[WORK ITEM] Repeat all of the data exactly. Leave nothing out.

[RECORDS SUPPLIED]
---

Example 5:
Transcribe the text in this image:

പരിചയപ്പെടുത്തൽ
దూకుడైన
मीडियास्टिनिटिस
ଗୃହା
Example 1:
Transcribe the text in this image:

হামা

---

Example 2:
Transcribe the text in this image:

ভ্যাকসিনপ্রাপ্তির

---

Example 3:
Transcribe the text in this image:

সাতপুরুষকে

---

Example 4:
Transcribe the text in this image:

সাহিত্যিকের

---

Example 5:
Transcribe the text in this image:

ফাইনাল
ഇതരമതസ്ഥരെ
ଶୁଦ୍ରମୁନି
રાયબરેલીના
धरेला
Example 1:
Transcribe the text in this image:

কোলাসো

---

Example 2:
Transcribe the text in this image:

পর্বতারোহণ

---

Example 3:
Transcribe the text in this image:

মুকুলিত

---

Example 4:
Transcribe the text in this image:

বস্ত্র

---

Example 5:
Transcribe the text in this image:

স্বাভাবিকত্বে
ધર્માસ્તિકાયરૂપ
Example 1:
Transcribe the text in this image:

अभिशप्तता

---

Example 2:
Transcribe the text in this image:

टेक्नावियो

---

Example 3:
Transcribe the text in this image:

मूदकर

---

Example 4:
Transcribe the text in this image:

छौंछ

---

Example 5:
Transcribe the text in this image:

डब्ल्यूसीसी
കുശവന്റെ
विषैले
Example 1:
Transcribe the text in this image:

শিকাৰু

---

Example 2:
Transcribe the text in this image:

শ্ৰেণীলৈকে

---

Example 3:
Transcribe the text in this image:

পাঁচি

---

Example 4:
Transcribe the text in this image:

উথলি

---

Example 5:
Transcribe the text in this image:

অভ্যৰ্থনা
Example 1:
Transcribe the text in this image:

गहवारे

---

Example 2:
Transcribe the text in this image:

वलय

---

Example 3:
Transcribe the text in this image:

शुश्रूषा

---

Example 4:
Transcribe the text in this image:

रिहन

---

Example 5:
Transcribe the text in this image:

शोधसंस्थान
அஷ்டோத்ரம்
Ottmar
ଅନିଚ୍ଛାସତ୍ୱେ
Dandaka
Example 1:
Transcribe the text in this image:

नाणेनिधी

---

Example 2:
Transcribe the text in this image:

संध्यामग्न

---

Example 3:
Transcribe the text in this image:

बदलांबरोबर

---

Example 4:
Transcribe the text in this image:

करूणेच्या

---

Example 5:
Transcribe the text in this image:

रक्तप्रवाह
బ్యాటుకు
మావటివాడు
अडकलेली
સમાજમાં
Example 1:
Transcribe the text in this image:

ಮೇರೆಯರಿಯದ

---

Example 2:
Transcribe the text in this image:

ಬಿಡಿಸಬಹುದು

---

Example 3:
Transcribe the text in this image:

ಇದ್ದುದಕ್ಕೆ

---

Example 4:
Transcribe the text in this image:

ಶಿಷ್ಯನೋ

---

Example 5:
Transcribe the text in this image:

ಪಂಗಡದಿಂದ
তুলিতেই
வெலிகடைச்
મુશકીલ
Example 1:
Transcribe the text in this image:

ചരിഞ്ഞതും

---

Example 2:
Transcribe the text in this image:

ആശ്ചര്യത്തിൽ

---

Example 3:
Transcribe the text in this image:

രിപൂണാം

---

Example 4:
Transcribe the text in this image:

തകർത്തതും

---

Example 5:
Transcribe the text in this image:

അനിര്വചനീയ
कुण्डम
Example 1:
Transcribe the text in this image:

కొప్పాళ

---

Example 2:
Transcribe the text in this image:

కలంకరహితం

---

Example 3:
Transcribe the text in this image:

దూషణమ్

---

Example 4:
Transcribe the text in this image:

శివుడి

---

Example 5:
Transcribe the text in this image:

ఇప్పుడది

[ANSWER TO THIS PROBLEM]
---

Example 5:
Transcribe the text in this image:

പരിചയപ്പെടുത്തൽ
దూకుడైన
मीडियास्टिनिटिस
ଗୃହା
Example 1:
Transcribe the text in this image:

হামা

---

Example 2:
Transcribe the text in this image:

ভ্যাকসিনপ্রাপ্তির

---

Example 3:
Transcribe the text in this image:

সাতপুরুষকে

---

Example 4:
Transcribe the text in this image:

সাহিত্যিকের

---

Example 5:
Transcribe the text in this image:

ফাইনাল
ഇതരമതസ്ഥരെ
ଶୁଦ୍ରମୁନି
રાયબરેલીના
धरेला
Example 1:
Transcribe the text in this image:

কোলাসো

---

Example 2:
Transcribe the text in this image:

পর্বতারোহণ

---

Example 3:
Transcribe the text in this image:

মুকুলিত

---

Example 4:
Transcribe the text in this image:

বস্ত্র

---

Example 5:
Transcribe the text in this image:

স্বাভাবিকত্বে
ધર્માસ્તિકાયરૂપ
Example 1:
Transcribe the text in this image:

अभिशप्तता

---

Example 2:
Transcribe the text in this image:

टेक्नावियो

---

Example 3:
Transcribe the text in this image:

मूदकर

---

Example 4:
Transcribe the text in this image:

छौंछ

---

Example 5:
Transcribe the text in this image:

डब्ल्यूसीसी
കുശവന്റെ
विषैले
Example 1:
Transcribe the text in this image:

শিকাৰু

---

Example 2:
Transcribe the text in this image:

শ্ৰেণীলৈকে

---

Example 3:
Transcribe the text in this image:

পাঁচি

---

Example 4:
Transcribe the text in this image:

উথলি

---

Example 5:
Transcribe the text in this image:

অভ্যৰ্থনা
Example 1:
Transcribe the text in this image:

गहवारे

---

Example 2:
Transcribe the text in this image:

वलय

---

Example 3:
Transcribe the text in this image:

शुश्रूषा

---

Example 4:
Transcribe the text in this image:

रिहन

---

Example 5:
Transcribe the text in this image:

शोधसंस्थान
அஷ்டோத்ரம்
Ottmar
ଅନିଚ୍ଛାସତ୍ୱେ
Dandaka
Example 1:
Transcribe the text in this image:

नाणेनिधी

---

Example 2:
Transcribe the text in this image:

संध्यामग्न

---

Example 3:
Transcribe the text in this image:

बदलांबरोबर

---

Example 4:
Transcribe the text in this image:

करूणेच्या

---

Example 5:
Transcribe the text in this image:

रक्तप्रवाह
బ్యాటుకు
మావటివాడు
अडकलेली
સમાજમાં
Example 1:
Transcribe the text in this image:

ಮೇರೆಯರಿಯದ

---

Example 2:
Transcribe the text in this image:

ಬಿಡಿಸಬಹುದು

---

Example 3:
Transcribe the text in this image:

ಇದ್ದುದಕ್ಕೆ

---

Example 4:
Transcribe the text in this image:

ಶಿಷ್ಯನೋ

---

Example 5:
Transcribe the text in this image:

ಪಂಗಡದಿಂದ
তুলিতেই
வெலிகடைச்
મુશકીલ
Example 1:
Transcribe the text in this image:

ചരിഞ്ഞതും

---

Example 2:
Transcribe the text in this image:

ആശ്ചര്യത്തിൽ

---

Example 3:
Transcribe the text in this image:

രിപൂണാം

---

Example 4:
Transcribe the text in this image:

തകർത്തതും

---

Example 5:
Transcribe the text in this image:

അനിര്വചനീയ
कुण्डम
Example 1:
Transcribe the text in this image:

కొప్పాళ

---

Example 2:
Transcribe the text in this image:

కలంకరహితం

---

Example 3:
Transcribe the text in this image:

దూషణమ్

---

Example 4:
Transcribe the text in this image:

శివుడి

---

Example 5:
Transcribe the text in this image:

ఇప్పుడది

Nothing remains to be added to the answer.